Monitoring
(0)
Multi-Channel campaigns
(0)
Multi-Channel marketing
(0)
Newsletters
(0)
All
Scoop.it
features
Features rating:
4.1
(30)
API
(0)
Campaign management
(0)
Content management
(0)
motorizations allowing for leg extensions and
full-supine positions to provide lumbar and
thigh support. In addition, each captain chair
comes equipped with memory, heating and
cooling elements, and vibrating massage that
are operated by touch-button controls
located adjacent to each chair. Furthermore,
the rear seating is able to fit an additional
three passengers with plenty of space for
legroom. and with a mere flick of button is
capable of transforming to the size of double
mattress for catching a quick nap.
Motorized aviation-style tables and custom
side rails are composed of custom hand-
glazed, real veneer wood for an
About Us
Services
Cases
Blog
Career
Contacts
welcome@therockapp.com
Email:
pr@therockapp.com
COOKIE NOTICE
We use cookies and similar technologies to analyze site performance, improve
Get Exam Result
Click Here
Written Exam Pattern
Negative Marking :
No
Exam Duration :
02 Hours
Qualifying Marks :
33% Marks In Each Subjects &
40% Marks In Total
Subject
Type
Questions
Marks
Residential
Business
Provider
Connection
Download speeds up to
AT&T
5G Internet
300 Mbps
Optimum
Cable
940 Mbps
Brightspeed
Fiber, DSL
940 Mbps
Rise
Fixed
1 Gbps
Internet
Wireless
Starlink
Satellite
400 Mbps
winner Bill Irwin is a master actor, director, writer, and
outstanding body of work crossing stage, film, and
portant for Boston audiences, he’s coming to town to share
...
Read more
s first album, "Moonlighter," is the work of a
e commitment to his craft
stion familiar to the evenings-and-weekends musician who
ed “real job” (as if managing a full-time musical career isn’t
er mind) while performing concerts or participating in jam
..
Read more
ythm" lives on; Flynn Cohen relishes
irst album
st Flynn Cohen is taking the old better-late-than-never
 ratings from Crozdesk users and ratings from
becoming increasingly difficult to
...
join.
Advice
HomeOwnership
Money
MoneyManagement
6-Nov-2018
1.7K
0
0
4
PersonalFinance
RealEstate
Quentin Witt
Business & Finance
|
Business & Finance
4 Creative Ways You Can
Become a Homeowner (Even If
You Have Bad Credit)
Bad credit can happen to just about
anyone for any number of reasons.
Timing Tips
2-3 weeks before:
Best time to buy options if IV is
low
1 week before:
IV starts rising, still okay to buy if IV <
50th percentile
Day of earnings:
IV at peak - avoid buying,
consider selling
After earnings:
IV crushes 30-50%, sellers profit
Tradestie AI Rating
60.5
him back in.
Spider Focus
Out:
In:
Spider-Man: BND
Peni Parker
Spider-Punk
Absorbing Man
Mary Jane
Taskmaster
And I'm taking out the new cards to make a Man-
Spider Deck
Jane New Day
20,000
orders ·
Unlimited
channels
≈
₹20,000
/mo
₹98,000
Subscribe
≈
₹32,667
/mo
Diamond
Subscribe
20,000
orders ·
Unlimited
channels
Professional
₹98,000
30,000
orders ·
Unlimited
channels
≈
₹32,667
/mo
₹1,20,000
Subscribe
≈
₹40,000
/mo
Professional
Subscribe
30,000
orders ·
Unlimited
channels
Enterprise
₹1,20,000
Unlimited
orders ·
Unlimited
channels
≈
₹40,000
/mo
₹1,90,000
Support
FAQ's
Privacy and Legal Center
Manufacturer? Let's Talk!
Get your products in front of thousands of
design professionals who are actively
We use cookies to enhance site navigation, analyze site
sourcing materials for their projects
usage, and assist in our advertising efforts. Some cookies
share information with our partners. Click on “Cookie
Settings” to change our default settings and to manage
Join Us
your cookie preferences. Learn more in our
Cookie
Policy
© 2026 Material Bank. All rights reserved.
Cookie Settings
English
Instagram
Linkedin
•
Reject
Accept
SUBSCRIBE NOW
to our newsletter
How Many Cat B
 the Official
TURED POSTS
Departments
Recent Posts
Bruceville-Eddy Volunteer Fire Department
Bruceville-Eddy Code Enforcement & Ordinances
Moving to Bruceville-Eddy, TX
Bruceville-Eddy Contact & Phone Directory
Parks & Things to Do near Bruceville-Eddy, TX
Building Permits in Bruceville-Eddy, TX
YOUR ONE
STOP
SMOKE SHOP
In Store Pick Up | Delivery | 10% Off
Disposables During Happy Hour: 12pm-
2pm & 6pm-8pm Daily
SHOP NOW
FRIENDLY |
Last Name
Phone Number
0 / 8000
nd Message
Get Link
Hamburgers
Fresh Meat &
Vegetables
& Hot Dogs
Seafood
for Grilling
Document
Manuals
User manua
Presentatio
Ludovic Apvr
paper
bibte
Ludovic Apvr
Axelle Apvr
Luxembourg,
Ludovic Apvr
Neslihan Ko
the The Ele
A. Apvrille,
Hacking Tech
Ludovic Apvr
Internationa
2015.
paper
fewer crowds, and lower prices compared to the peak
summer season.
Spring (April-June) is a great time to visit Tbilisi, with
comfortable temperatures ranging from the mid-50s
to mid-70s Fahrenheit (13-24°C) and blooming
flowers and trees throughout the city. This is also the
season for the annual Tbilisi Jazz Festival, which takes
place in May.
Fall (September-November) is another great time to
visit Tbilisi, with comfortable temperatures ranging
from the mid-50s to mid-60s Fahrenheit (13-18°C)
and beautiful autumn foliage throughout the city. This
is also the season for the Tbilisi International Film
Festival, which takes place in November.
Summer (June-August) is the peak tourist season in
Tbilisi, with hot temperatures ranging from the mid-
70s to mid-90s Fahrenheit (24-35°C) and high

..............................

### Exercise brief:
Every record, from top to bottom, must be transcribed exactly.

### Solution:
Monitoring
(0)
Multi-Channel campaigns
(0)
Multi-Channel marketing
(0)
Newsletters
(0)
All
Scoop.it
features
Features rating:
4.1
(30)
API
(0)
Campaign management
(0)
Content management
(0)
motorizations allowing for leg extensions and
full-supine positions to provide lumbar and
thigh support. In addition, each captain chair
comes equipped with memory, heating and
cooling elements, and vibrating massage that
are operated by touch-button controls
located adjacent to each chair. Furthermore,
the rear seating is able to fit an additional
three passengers with plenty of space for
legroom. and with a mere flick of button is
capable of transforming to the size of double
mattress for catching a quick nap.
Motorized aviation-style tables and custom
side rails are composed of custom hand-
glazed, real veneer wood for an
About Us
Services
Cases
Blog
Career
Contacts
welcome@therockapp.com
Email:
pr@therockapp.com
COOKIE NOTICE
We use cookies and similar technologies to analyze site performance, improve
Get Exam Result
Click Here
Written Exam Pattern
Negative Marking :
No
Exam Duration :
02 Hours
Qualifying Marks :
33% Marks In Each Subjects &
40% Marks In Total
Subject
Type
Questions
Marks
Residential
Business
Provider
Connection
Download speeds up to
AT&T
5G Internet
300 Mbps
Optimum
Cable
940 Mbps
Brightspeed
Fiber, DSL
940 Mbps
Rise
Fixed
1 Gbps
Internet
Wireless
Starlink
Satellite
400 Mbps
winner Bill Irwin is a master actor, director, writer, and
outstanding body of work crossing stage, film, and
portant for Boston audiences, he’s coming to town to share
...
Read more
s first album, "Moonlighter," is the work of a
e commitment to his craft
stion familiar to the evenings-and-weekends musician who
ed “real job” (as if managing a full-time musical career isn’t
er mind) while performing concerts or participating in jam
..
Read more
ythm" lives on; Flynn Cohen relishes
irst album
st Flynn Cohen is taking the old better-late-than-never
 ratings from Crozdesk users and ratings from
becoming increasingly difficult to
...
join.
Advice
HomeOwnership
Money
MoneyManagement
6-Nov-2018
1.7K
0
0
4
PersonalFinance
RealEstate
Quentin Witt
Business & Finance
|
Business & Finance
4 Creative Ways You Can
Become a Homeowner (Even If
You Have Bad Credit)
Bad credit can happen to just about
anyone for any number of reasons.
Timing Tips
2-3 weeks before:
Best time to buy options if IV is
low
1 week before:
IV starts rising, still okay to buy if IV <
50th percentile
Day of earnings:
IV at peak - avoid buying,
consider selling
After earnings:
IV crushes 30-50%, sellers profit
Tradestie AI Rating
60.5
him back in.
Spider Focus
Out:
In:
Spider-Man: BND
Peni Parker
Spider-Punk
Absorbing Man
Mary Jane
Taskmaster
And I'm taking out the new cards to make a Man-
Spider Deck
Jane New Day
20,000
orders ·
Unlimited
channels
≈
₹20,000
/mo
₹98,000
Subscribe
≈
₹32,667
/mo
Diamond
Subscribe
20,000
orders ·
Unlimited
channels
Professional
₹98,000
30,000
orders ·
Unlimited
channels
≈
₹32,667
/mo
₹1,20,000
Subscribe
≈
₹40,000
/mo
Professional
Subscribe
30,000
orders ·
Unlimited
channels
Enterprise
₹1,20,000
Unlimited
orders ·
Unlimited
channels
≈
₹40,000
/mo
₹1,90,000
Support
FAQ's
Privacy and Legal Center
Manufacturer? Let's Talk!
Get your products in front of thousands of
design professionals who are actively
We use cookies to enhance site navigation, analyze site
sourcing materials for their projects
usage, and assist in our advertising efforts. Some cookies
share information with our partners. Click on “Cookie
Settings” to change our default settings and to manage
Join Us
your cookie preferences. Learn more in our
Cookie
Policy
© 2026 Material Bank. All rights reserved.
Cookie Settings
English
Instagram
Linkedin
•
Reject
Accept
SUBSCRIBE NOW
to our newsletter
How Many Cat B
 the Official
TURED POSTS
Departments
Recent Posts
Bruceville-Eddy Volunteer Fire Department
Bruceville-Eddy Code Enforcement & Ordinances
Moving to Bruceville-Eddy, TX
Bruceville-Eddy Contact & Phone Directory
Parks & Things to Do near Bruceville-Eddy, TX
Building Permits in Bruceville-Eddy, TX
YOUR ONE
STOP
SMOKE SHOP
In Store Pick Up | Delivery | 10% Off
Disposables During Happy Hour: 12pm-
2pm & 6pm-8pm Daily
SHOP NOW
FRIENDLY |
Last Name
Phone Number
0 / 8000
nd Message
Get Link
Hamburgers
Fresh Meat &
Vegetables
& Hot Dogs
Seafood
for Grilling
Document
Manuals
User manua
Presentatio
Ludovic Apvr
paper
bibte
Ludovic Apvr
Axelle Apvr
Luxembourg,
Ludovic Apvr
Neslihan Ko
the The Ele
A. Apvrille,
Hacking Tech
Ludovic Apvr
Internationa
2015.
paper
fewer crowds, and lower prices compared to the peak
summer season.
Spring (April-June) is a great time to visit Tbilisi, with
comfortable temperatures ranging from the mid-50s
to mid-70s Fahrenheit (13-24°C) and blooming
flowers and trees throughout the city. This is also the
season for the annual Tbilisi Jazz Festival, which takes
place in May.
Fall (September-November) is another great time to
visit Tbilisi, with comfortable temperatures ranging
from the mid-50s to mid-60s Fahrenheit (13-18°C)
and beautiful autumn foliage throughout the city. This
is also the season for the Tbilisi International Film
Festival, which takes place in November.
Summer (June-August) is the peak tourist season in
Tbilisi, with hot temperatures ranging from the mid-
70s to mid-90s Fahrenheit (24-35°C) and high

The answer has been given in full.